Registro #1446 (romance #363) 
[início - fim: 03/09/2019] 
"Marrom e amarelo", Paulo Scott, Rio de Janeiro: Editora Schwarcz / Alfaguara / Penguin Random House Grupo Editorial, 1a. edição (2019), brochura 15x23 cm., 158 págs., ISBN: 978-85-5652-091-3

sábado, 7 de setembro de 2019

el héroe discreto

Romance publicado em 2013, entre dois outros já registrados aqui, os bons "El sueño del Celta", de 2010 e "Cinco esquinas", de 2016, "El héroe discreto" funciona tanto como romance, quanto como uma aula magna de construção de narrativas. Vargas Llosa alterna em capítulos temáticos duas histórias que lentamente, só quase no final, irão convergir, mesclarem-se. Não quero contar muito da trama para não roubar nenhum prazer do leitor. Posso dizer que as histórias são sobre um valente empresário de Piura, cidade do interior peruano, e um nobre advogado (um oxímoro, claro) de Lima, a capital do Peru. Ambos são afetados pelas más ações de terceiros, e precisam valer-se de toda honestidade intelectual, engenho e artimanhas para se safarem, não se prejudicarem. Vargas Llosa oferece ao leitor um romance bem humorado, longo, mas que nos prende do começo ao fim. Incrível o fôlego e a capacidade de invenção deste senhor já octogenário. Não sou exatamente um especialista na língua espanhola, mas a linguagem utilizada no livro me parece ser seu maior predicado. Llosa faz seus personagens abusarem de palavrões, gírias, jogos de palavras, diminutivos carinhosos, maneirismos e toda uma tradição oral, elementos que contrastam a vida no interior e a vida na capital. Ele também alterna duas ou mais narrativas dentro de um mesmo capítulo, como se o narrador contasse sua história emulando as vozes e trejeitos dos personagens em uma apresentação teatral, mesa de bar ou sala de aula. Pelo menos dois personagens antigos de Llosa reaparecem no livro, o sargento Lituma (que conhecemos desde "A casa verde", de 1966 e don Rigoberto (com sua lasciva Lucrécia e seu filho Fonchito, de "Os cadernos de don Rigoberto", de 1997). Dá vontade de voltar a esses textos antigos. Que belo livro. Mas vamos em frente. Vale!
------------------------------------------------
▸ O que fazer:
Responda com base no texto apresentado:
1. Em que ano foi publicado "El héroe discreto"?
2. De que cidade é o empresário de uma das histórias?
3. Desde qual livro, e de que ano, conhecemos o sargento Lituma?
------------------------------------------------
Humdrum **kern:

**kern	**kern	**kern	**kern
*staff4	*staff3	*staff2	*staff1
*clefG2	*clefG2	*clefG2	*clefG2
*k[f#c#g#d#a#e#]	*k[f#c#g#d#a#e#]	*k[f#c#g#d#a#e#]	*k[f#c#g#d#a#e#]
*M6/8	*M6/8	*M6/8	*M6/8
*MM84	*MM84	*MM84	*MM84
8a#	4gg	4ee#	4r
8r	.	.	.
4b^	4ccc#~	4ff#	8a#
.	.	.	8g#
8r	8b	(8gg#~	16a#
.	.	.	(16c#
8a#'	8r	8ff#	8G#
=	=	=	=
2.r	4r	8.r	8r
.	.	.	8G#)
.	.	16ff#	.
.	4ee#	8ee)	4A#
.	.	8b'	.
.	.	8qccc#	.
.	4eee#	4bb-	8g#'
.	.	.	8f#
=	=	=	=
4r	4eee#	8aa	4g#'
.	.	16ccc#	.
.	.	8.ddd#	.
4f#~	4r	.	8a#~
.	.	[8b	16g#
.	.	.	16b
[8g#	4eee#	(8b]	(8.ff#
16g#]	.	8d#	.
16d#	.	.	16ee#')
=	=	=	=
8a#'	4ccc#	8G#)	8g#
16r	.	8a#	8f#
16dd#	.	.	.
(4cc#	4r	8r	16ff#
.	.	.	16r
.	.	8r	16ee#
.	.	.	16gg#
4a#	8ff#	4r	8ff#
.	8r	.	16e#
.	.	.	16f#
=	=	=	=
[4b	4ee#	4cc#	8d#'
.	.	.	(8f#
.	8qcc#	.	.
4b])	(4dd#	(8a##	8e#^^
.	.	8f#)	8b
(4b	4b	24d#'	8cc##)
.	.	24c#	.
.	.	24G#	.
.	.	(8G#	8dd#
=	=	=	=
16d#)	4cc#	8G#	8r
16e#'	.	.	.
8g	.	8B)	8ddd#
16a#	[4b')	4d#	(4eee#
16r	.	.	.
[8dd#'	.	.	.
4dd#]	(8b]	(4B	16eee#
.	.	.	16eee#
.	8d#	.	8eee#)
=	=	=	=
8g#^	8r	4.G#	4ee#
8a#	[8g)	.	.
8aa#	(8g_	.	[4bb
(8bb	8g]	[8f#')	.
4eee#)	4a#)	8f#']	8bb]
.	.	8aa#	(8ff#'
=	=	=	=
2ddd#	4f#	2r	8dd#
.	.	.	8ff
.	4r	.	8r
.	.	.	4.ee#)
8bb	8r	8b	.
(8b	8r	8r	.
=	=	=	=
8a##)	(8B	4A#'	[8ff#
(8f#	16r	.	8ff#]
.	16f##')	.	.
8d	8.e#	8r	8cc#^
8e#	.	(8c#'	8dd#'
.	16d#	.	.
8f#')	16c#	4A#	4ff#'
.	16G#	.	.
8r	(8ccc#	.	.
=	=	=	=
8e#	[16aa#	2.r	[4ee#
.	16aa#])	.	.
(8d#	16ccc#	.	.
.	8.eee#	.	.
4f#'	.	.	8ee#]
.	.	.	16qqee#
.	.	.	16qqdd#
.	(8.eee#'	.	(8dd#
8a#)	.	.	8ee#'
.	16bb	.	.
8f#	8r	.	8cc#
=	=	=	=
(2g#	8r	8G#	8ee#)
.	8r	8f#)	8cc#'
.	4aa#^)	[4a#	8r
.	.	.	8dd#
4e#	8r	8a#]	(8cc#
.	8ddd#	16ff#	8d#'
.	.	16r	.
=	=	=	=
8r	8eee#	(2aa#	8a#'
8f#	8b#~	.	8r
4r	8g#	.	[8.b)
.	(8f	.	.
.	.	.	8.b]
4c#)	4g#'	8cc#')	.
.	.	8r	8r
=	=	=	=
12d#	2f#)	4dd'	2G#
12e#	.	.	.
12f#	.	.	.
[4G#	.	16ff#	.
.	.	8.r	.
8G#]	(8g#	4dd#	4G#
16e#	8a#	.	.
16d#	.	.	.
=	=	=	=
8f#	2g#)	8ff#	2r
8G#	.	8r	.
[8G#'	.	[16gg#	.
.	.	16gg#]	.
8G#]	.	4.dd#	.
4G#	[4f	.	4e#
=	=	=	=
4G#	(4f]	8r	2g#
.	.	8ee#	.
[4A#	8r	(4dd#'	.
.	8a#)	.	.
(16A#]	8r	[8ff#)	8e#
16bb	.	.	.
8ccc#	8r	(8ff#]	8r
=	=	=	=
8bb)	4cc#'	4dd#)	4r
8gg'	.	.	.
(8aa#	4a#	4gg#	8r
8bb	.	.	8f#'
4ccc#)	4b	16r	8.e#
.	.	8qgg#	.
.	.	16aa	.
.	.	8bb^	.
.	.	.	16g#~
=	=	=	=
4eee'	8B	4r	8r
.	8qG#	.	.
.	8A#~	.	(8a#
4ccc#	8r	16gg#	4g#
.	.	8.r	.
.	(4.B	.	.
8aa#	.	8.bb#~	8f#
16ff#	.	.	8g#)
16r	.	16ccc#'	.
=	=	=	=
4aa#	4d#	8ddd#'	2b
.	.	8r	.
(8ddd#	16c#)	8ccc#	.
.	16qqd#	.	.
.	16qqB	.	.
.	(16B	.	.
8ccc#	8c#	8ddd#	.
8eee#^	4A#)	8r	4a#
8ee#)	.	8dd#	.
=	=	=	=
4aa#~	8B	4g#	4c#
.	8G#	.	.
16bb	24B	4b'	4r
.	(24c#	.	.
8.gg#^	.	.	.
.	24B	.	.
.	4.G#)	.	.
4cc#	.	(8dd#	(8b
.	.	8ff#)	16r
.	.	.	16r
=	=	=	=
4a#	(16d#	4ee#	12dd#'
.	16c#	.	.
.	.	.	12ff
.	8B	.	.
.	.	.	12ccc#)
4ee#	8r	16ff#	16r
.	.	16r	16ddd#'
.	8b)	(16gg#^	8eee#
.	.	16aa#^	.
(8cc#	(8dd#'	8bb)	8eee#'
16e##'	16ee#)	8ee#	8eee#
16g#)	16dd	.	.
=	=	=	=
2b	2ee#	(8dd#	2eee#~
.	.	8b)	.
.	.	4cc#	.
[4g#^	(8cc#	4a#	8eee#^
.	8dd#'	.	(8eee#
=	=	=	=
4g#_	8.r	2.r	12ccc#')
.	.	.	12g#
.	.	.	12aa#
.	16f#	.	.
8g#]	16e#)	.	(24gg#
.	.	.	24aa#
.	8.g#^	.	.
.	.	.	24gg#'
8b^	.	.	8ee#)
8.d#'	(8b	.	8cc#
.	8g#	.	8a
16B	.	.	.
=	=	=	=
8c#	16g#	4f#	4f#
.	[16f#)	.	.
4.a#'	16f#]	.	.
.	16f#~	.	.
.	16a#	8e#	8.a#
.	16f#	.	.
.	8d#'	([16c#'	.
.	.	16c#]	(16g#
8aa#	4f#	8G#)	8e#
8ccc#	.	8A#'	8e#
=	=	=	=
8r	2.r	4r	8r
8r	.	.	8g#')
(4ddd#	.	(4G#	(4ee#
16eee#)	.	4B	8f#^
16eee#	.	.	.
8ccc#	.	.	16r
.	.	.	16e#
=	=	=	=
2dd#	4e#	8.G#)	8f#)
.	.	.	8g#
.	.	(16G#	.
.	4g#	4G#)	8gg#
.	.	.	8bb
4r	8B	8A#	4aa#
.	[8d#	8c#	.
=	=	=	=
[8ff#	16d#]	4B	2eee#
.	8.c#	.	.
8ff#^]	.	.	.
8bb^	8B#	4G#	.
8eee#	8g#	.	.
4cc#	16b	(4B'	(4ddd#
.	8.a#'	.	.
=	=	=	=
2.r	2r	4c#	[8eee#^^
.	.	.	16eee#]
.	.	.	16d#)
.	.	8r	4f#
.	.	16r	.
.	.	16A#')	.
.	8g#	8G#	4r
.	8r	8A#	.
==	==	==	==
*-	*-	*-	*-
------------------------------------------------
▸ Resposta:
1. Em 2013.
2. De Piura, cidade do interior peruano.
3. Desde "A casa verde", de 1966.